Harry had just said yes and the echo of his voice still hung beneath the church’s vaulted roof.

‘What?’ Ingrid whispered.

‘You’re crying, love,’ he whispered.

‘No, you’re the one who’s crying.’

‘Am I?’

Ståle Aune checked. He was indeed crying. Not much, but enough for him to detect wet patches on his handkerchief. He didn’t cry proper tears, Aurora would say. It was just thin, invisible water that, without any kind of prior warning, could run down both sides of his nose, although no one around him had considered the situation, film or conversation especially moving. It was just a gasket that blew inside and then the water flowed. He would have liked to have Aurora along with them, but she was taking part in a two-day handball tournament at Nadderud Sports Hall, and had just texted him to say they had won the first match.

Ingrid straightened Ståle’s tie and placed a hand on his shoulder. He put his on hers and knew she was thinking the same thoughts as he was, about their own wedding.

The case was over and he had written a psychological report. In it he had speculated that the weapon Arnold Folkestad had shot himself with was the same one that had been used to murder Gusto Hanssen. And that there were several similarities between Gusto Hanssen and René Kalsnes. Both were very attractive young men who had no scruples about selling sexual favours to men of all ages, and it may have been that Folkestad had a propensity to fall in love with such types. Nor was it improbable that someone with Folkestad’s paranoid schizophrenic symptoms might have murdered Gusto out of jealousy or for a whole string of other reasons based on delusions as a result of a profound psychosis, though this might not necessarily have been noticeable to the outside world. Here Ståle had attached notes from the time Arnold Folkestad had worked in Kripos and come to him complaining about hearing voices. Even though psychologists had long concurred that hearing voices was not always synonymous with schizophrenia, Aune had tended to the view that in Folkestad’s case it was and started preparing a diagnosis that would have finished Folkestad’s career as a detective. But it had never become necessary to send the report as Folkestad decided to resign after telling Aune about his approach towards an unnamed colleague. He had also terminated the treatment and thus disappeared off Aune’s radar. However, it was clear that there had been a couple of events that might have triggered his deterioration. One was the head injuries he had received which had necessitated a longish stay in hospital. There was significant research showing that even light blows to the brain could cause behavioural changes, such as increased aggression and decreased impulse control. The blows, incidentally, bore a likeness to those he dealt to his victims. And the second event was the loss of René Kalsnes, with whom, witnesses’ testimonies suggested, he had been wildly, almost manically, in love. It was no surprise that Folkestad had concluded what he obviously regarded as his mission by taking his own life. The only caveat had to be that he hadn’t left anything in writing or said anything to justify what he had done. It was normal for megalomaniacs to feel a need to be remembered, understood, declared a genius, admired and to find a well-deserved place in history.

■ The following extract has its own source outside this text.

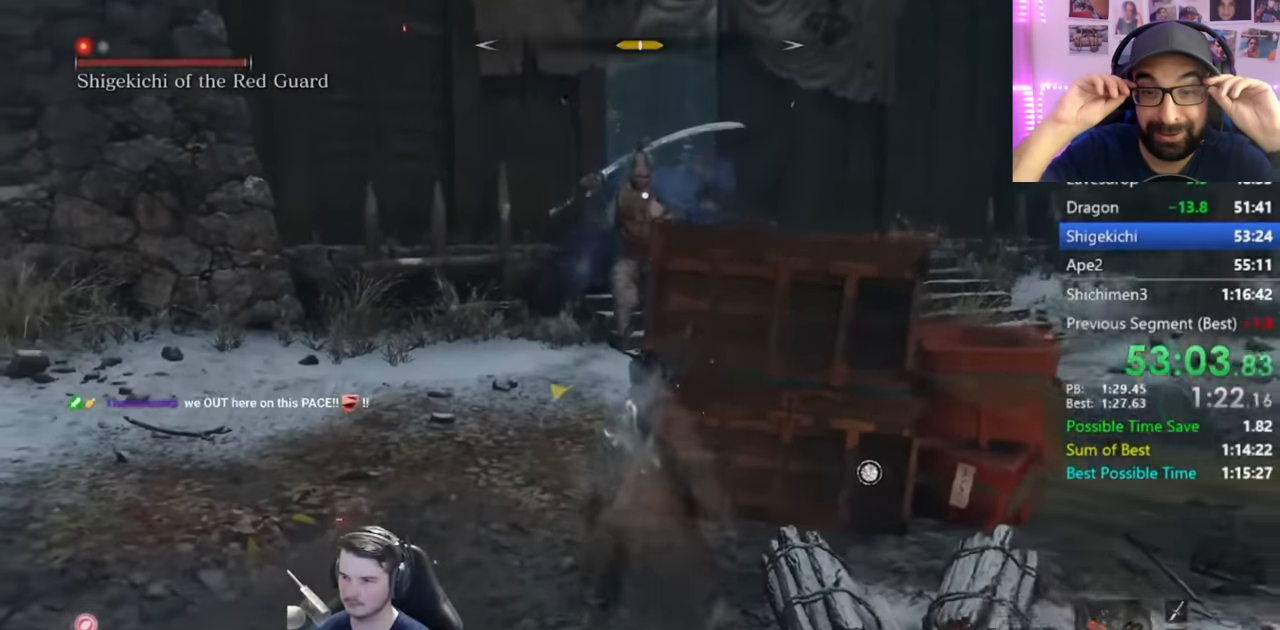
{"buttons": [], "left_stick": "center", "right_stick": "center", "events": [[84, "left_stick", "center"], [317, "R2", "down"], [317, "left_stick", "down-right"], [417, "R2", "up"], [417, "left_stick", "center"]]}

The psychological report had been well received. It was the final piece in the puzzle, Mikael Bellman had said.

But Ståle Aune had a suspicion that it was another aspect which had been of paramount importance for the police. With this diagnosis he put an end to what otherwise could have become a bitter and problematic issue: how could one of the force’s own men be behind the massacre? Folkestad was only an ex-policeman, it was true, but nevertheless, what did this say about the profession and what did it say about the culture inside the police force?

Now they could shelve the debate because a psychologist had concluded that Arnold Folkestad had been insane. Insanity has no cause. Insanity just is, a kind of natural disaster that strikes out of the blue, the kind of thing that can happen. And afterwards you have to get on with your life because what else can you do?